Een partij die het niet eens is met deze uitspraak, kan een hogerberoepschrift sturen naar de Afdeling bestuursrechtspraak van de Raad van State waarin wordt uitgelegd waarom deze partij het niet eens is met deze uitspraak. Het hogerberoepschrift moet worden ingediend binnen zes weken na de dag waarop deze uitspraak is verzonden. Kan de indiener de behandeling van het hoger beroep niet afwachten, omdat de zaak spoed heeft, dan kan de indiener de voorzieningenrechter van de Afdeling bestuursrechtspraak van de Raad van State vragen om een voorlopige voorziening (een tijdelijke maatregel) te treffen.

Voetnoten

1.Eiser heeft een verklaring van de cursusinstelling opgestuurd van het aantal gevolgde cursusuren en hij heeft vier keer de examenonderdelen gedaan.
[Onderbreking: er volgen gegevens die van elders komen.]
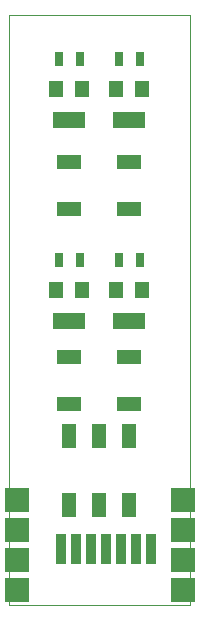
<source format=gtp>
G75*
%MOIN*%
%OFA0B0*%
%FSLAX24Y24*%
%IPPOS*%
%LPD*%
%AMOC8*
5,1,8,0,0,1.08239X$1,22.5*
%
%ADD10C,0.0000*%
%ADD11R,0.0827X0.0500*%
%ADD12R,0.0500X0.0800*%
%ADD13R,0.1102X0.0551*%
%ADD14R,0.0472X0.0551*%
%ADD15R,0.0315X0.0472*%
%ADD16R,0.0800X0.0800*%
%ADD17R,0.0354X0.0984*%
D10*
X000505Y005297D02*
X000505Y024982D01*
X006525Y024982D01*
X006525Y005297D01*
X000505Y005297D01*
D11*
X002505Y012018D03*
X002505Y013577D03*
X002505Y018518D03*
X002505Y020077D03*
X004505Y020077D03*
X004505Y018518D03*
X004505Y013577D03*
X004505Y012018D03*
D12*
X004505Y010947D03*
X004505Y008647D03*
X003505Y008647D03*
X003505Y010947D03*
X002505Y010947D03*
X002505Y008647D03*
D13*
X002505Y014785D03*
X002505Y021485D03*
X004505Y021485D03*
X004505Y014785D03*
D14*
X004072Y015809D03*
X004938Y015809D03*
X004938Y022509D03*
X004072Y022509D03*
X002938Y022509D03*
X002072Y022509D03*
X002072Y015809D03*
X002938Y015809D03*
D15*
X002859Y016797D03*
X002151Y016797D03*
X002151Y023497D03*
X002859Y023497D03*
X004151Y023497D03*
X004859Y023497D03*
X004859Y016797D03*
X004151Y016797D03*
D16*
X006305Y008797D03*
X006305Y007797D03*
X006305Y006797D03*
X006305Y005797D03*
X000755Y005797D03*
X000755Y006797D03*
X000755Y007797D03*
X000755Y008797D03*
D17*
X002215Y007172D03*
X002715Y007172D03*
X003215Y007172D03*
X003715Y007172D03*
X004215Y007172D03*
X004715Y007172D03*
X005215Y007172D03*
M02*

</source>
2.Als bedoeld in artikel 4:6 van de Algemene wet bestuursrecht (Awb).
3.De rechtbank stelt vast dat eiser in mei 2019 al vier keer is gezakt voor vijf verschillende cursussen en dat eiser alleen nog examen voor de cursus ONA moest doen.
4.ECLI:NL:RVS:2022:1079, zie r.o. 5.6 en 5.7.
5.Zoals opgenomen in het besluit van 24 september 2020.